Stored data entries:
▼

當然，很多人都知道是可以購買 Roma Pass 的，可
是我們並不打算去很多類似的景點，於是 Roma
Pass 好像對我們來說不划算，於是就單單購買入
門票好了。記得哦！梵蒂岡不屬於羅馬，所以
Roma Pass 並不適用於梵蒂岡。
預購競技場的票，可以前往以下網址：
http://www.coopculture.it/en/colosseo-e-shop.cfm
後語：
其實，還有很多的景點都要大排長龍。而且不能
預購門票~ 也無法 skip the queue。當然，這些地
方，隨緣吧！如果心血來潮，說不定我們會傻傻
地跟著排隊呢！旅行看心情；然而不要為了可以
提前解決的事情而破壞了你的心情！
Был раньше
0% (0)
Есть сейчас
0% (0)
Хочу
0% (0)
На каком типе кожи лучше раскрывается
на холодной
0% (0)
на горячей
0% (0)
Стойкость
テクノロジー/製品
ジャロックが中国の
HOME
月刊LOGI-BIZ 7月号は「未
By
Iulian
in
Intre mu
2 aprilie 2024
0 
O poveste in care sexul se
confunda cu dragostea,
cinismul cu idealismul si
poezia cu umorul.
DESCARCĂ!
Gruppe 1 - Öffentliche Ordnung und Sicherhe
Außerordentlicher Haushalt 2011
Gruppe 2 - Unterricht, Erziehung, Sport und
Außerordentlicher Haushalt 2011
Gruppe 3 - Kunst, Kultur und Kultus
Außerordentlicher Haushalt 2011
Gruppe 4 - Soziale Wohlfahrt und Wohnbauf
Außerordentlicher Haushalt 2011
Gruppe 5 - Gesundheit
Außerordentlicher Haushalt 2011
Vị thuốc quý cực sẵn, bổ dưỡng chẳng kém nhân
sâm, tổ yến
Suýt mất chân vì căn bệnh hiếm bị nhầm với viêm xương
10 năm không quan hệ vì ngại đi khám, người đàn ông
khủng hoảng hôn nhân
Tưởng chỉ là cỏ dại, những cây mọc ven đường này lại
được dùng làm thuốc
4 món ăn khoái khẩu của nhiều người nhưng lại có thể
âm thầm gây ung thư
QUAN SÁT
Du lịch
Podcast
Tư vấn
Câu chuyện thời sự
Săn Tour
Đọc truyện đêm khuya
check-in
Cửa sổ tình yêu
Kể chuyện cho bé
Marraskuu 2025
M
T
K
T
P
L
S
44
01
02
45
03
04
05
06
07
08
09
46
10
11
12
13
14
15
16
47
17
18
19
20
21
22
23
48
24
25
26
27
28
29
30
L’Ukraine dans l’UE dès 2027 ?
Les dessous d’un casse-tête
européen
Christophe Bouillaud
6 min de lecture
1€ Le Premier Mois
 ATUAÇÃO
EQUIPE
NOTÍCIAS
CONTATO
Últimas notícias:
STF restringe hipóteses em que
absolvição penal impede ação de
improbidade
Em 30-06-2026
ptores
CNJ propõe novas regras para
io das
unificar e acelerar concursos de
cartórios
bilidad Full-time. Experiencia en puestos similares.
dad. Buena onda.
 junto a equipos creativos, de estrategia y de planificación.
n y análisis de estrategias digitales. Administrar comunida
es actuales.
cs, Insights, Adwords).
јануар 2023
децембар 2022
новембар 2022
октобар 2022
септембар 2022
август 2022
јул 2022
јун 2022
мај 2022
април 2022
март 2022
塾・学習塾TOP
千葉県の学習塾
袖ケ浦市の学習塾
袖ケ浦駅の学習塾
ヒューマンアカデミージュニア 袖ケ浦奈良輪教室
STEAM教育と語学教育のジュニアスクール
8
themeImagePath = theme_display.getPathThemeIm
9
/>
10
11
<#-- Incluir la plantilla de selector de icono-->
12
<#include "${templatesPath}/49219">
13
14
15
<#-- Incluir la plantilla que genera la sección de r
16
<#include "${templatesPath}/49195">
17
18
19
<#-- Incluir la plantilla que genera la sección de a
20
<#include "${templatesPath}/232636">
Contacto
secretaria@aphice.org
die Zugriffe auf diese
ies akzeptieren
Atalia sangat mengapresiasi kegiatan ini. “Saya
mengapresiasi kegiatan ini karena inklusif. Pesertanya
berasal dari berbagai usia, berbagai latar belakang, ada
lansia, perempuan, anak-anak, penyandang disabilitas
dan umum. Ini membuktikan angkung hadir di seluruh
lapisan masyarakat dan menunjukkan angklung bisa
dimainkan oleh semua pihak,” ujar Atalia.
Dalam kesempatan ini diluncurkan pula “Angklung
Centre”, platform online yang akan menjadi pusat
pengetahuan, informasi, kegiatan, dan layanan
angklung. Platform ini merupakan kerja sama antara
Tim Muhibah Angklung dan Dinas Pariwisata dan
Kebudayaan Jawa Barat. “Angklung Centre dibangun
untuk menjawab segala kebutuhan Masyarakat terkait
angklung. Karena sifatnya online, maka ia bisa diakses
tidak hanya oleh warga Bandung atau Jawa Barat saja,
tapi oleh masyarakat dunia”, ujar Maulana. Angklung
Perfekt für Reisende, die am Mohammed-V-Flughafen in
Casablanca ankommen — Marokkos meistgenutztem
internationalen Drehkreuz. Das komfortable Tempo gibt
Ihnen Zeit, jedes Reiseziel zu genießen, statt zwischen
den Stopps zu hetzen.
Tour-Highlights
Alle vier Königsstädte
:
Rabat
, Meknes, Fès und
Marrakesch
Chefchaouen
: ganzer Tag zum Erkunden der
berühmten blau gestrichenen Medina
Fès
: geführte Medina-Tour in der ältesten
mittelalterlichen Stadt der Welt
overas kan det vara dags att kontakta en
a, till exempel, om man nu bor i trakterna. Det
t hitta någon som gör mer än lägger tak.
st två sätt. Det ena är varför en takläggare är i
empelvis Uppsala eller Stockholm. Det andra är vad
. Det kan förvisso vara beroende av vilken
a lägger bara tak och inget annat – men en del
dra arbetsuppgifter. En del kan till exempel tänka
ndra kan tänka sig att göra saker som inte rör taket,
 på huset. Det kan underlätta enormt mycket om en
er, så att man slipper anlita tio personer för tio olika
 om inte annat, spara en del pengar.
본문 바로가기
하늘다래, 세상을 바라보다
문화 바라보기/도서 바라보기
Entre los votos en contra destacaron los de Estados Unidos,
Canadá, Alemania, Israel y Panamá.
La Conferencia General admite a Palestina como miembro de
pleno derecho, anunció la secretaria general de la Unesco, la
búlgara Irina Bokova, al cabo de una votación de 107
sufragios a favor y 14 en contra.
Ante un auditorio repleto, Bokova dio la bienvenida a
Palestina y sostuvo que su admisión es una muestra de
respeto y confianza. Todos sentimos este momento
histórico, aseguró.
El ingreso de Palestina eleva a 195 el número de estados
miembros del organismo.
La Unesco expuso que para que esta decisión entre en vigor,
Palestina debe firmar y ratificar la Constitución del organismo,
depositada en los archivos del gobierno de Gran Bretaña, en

▲

» Task to complete
Go through the records and count the lines that include "người", then give only that number.

» Your solution
2